Doyen des comédiens romands, Jean Vigny, né à Genève en 1919, fêtera ses 100 ans ce 5 octobre. Une vie marquée par une longue carrière théâtrale, des émissions radiophoniques satiriques, plusieurs rôles au cinéma et de nombreux téléfilms. Sylviane Baillif lui rend hommage.
La patte sur le cœur
Jean Vigny et Vicky. MARIA LOUREIRO
Hommage

Jean Vigny a cent ans. Bonne fête, Jean! Longue vie!

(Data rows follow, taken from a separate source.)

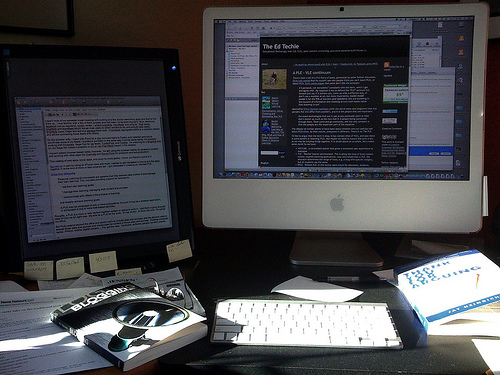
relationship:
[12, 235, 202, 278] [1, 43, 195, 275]
edge of computer.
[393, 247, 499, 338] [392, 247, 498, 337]
white blue book.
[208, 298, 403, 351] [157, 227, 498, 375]
keyboard on desk.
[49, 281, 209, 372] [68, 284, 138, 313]
book about blogging.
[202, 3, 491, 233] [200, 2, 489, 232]
white computer monitor.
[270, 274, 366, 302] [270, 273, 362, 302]
paper. of paper.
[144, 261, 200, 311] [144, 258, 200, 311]
pair of glasses.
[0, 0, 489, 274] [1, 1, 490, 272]
two computer monitors.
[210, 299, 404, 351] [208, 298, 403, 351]
white computer keyboard.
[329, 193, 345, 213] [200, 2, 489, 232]
logo on monitor.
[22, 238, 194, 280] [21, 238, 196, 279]
notes across bottom.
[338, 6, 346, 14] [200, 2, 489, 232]
camera on monitor.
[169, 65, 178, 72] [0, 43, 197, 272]
light on monitor.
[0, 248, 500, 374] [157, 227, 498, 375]
sun on desk.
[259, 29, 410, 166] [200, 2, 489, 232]
website on monitor.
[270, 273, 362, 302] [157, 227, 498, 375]
paper on desk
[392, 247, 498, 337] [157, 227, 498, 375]
book on table.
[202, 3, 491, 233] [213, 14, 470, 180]
white frame screen.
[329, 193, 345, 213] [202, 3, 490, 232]
apple on frame.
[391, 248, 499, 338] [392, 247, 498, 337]
blue white book.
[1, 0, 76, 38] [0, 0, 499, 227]
frame on wall.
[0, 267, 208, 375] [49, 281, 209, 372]
papers under book.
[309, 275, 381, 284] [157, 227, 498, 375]
pen on desk.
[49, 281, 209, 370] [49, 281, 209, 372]
black white book.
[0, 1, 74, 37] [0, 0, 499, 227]
picture on wall.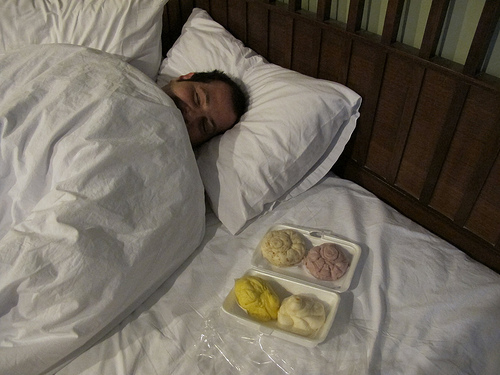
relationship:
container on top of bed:
[219, 221, 361, 346] [4, 2, 496, 372]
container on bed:
[219, 221, 361, 344] [4, 2, 496, 372]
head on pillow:
[160, 67, 248, 143] [276, 78, 370, 173]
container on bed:
[219, 221, 361, 346] [60, 163, 498, 372]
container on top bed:
[219, 221, 361, 346] [4, 2, 496, 372]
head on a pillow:
[166, 71, 248, 130] [162, 5, 369, 230]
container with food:
[219, 221, 361, 344] [302, 238, 348, 279]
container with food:
[219, 221, 361, 344] [263, 225, 309, 267]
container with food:
[219, 221, 361, 344] [283, 292, 328, 337]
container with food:
[219, 221, 361, 344] [234, 274, 274, 319]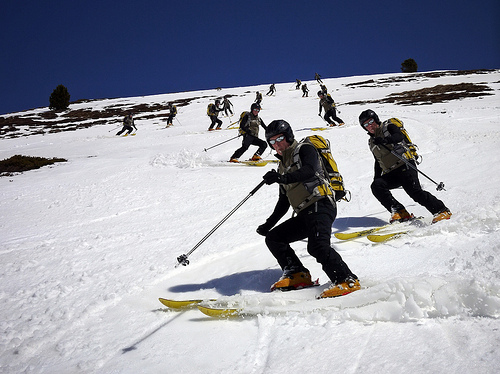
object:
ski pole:
[372, 136, 448, 192]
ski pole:
[201, 132, 246, 153]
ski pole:
[108, 124, 125, 132]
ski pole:
[318, 114, 330, 127]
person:
[228, 102, 272, 164]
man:
[358, 107, 453, 224]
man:
[301, 83, 310, 97]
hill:
[0, 66, 500, 374]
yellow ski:
[366, 231, 404, 243]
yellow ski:
[333, 226, 386, 240]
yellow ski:
[239, 160, 269, 166]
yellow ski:
[158, 296, 218, 309]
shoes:
[313, 275, 364, 300]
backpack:
[298, 133, 353, 202]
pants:
[264, 198, 360, 283]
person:
[316, 89, 345, 127]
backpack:
[383, 116, 423, 166]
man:
[116, 111, 138, 136]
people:
[265, 83, 276, 97]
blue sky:
[0, 0, 497, 117]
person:
[206, 99, 226, 131]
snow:
[239, 304, 411, 369]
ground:
[0, 70, 500, 374]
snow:
[64, 206, 154, 347]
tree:
[400, 57, 419, 73]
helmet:
[264, 119, 295, 151]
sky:
[0, 0, 500, 115]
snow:
[0, 149, 72, 183]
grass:
[0, 154, 68, 176]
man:
[255, 118, 361, 299]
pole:
[171, 168, 282, 271]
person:
[165, 101, 178, 129]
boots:
[270, 267, 313, 292]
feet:
[317, 273, 366, 298]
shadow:
[165, 266, 287, 298]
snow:
[1, 61, 500, 374]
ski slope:
[0, 65, 500, 370]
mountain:
[0, 67, 500, 374]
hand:
[262, 168, 282, 185]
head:
[264, 119, 294, 157]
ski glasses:
[269, 135, 285, 145]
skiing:
[155, 276, 393, 320]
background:
[0, 65, 500, 182]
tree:
[47, 82, 72, 114]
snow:
[315, 275, 363, 300]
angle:
[166, 164, 362, 345]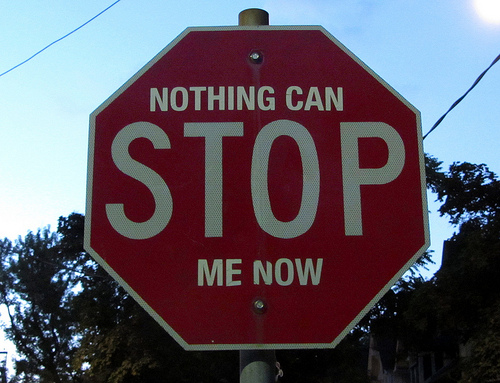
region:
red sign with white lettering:
[74, 8, 427, 360]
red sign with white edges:
[76, 13, 441, 362]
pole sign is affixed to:
[233, 6, 282, 378]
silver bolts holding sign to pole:
[246, 45, 269, 339]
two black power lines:
[2, 10, 489, 203]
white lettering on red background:
[103, 123, 405, 243]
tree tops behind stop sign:
[6, 170, 483, 381]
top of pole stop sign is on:
[238, 3, 272, 33]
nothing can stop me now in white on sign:
[100, 78, 410, 303]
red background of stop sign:
[100, 20, 417, 332]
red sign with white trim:
[76, 12, 425, 355]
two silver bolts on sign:
[250, 49, 268, 314]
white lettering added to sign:
[147, 71, 342, 296]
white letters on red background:
[105, 117, 397, 242]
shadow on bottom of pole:
[213, 346, 285, 368]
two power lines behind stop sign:
[1, 5, 491, 256]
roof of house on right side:
[357, 317, 497, 376]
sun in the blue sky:
[465, 2, 499, 25]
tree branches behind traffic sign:
[9, 156, 498, 379]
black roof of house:
[371, 308, 428, 356]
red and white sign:
[112, 20, 420, 345]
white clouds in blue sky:
[1, 9, 81, 73]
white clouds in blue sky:
[8, 89, 82, 143]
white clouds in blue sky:
[5, 139, 85, 197]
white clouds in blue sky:
[68, 26, 120, 58]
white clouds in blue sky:
[341, 10, 424, 57]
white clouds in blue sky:
[410, 35, 465, 97]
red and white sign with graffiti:
[91, 20, 423, 335]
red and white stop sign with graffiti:
[97, 21, 397, 347]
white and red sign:
[112, 110, 403, 246]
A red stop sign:
[80, 21, 433, 341]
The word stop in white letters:
[104, 118, 413, 240]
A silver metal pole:
[242, 350, 285, 381]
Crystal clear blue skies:
[56, 55, 112, 90]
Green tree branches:
[20, 245, 81, 365]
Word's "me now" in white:
[193, 255, 329, 293]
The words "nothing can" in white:
[141, 80, 357, 115]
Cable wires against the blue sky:
[455, 70, 498, 91]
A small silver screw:
[250, 292, 270, 310]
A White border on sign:
[160, 335, 352, 354]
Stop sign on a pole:
[109, 30, 426, 337]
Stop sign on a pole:
[61, 116, 343, 346]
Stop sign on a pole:
[61, 200, 436, 359]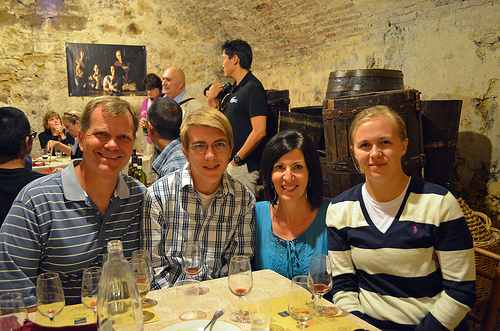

Ce n’est pas qu’un passé qui a fait de cet homme charmant et charmeur l’acteur de renom que bien des personnes ont apprécié, notamment et d’abord à Radio-Genève: en ce temps – désormais éloigné – où des comédiens pouvaient vivre de leur travail et réunir une communauté d’auditeurs qui s’apparentaient grâce au seul son d’une voix, la sienne, et celles de ses partenaires, sans aucune nécessité de voir l’acteur. C’est aussi une expérience de l’enfance qui a ouvert un avenir singulier et qui continue à entretenir des étonnements et des découvertes à un grand âge selon la description qu’en fait Cicéron dans Caton l’Ancien.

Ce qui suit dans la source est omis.